PROBLEM TO WORK ON = Repeat every line from the line containing "levante Infos zu unserem" to the end of the data, exactly. Leave the pictures out.

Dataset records
- - -
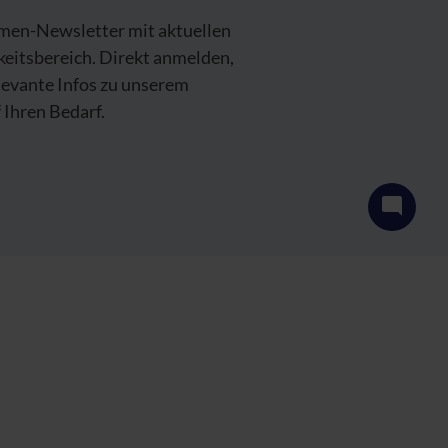
emen-Newsletter mit aktuellen
keitsbereich. Direkt anmelden,
levante Infos zu unserem
Ihren Bedarf.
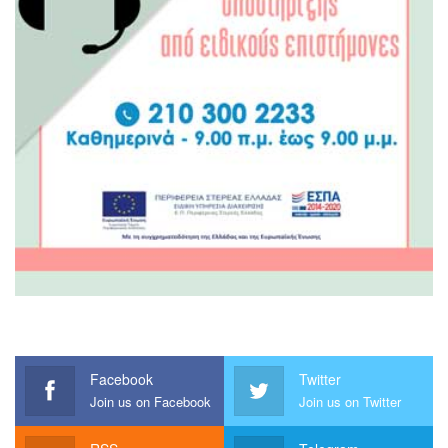
Facebook
Twitter
Join us on Facebook
Join us on Twitter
- - -
FINISHED TASK =
levante Infos zu unserem
Ihren Bedarf.
Facebook
Twitter
Join us on Facebook
Join us on Twitter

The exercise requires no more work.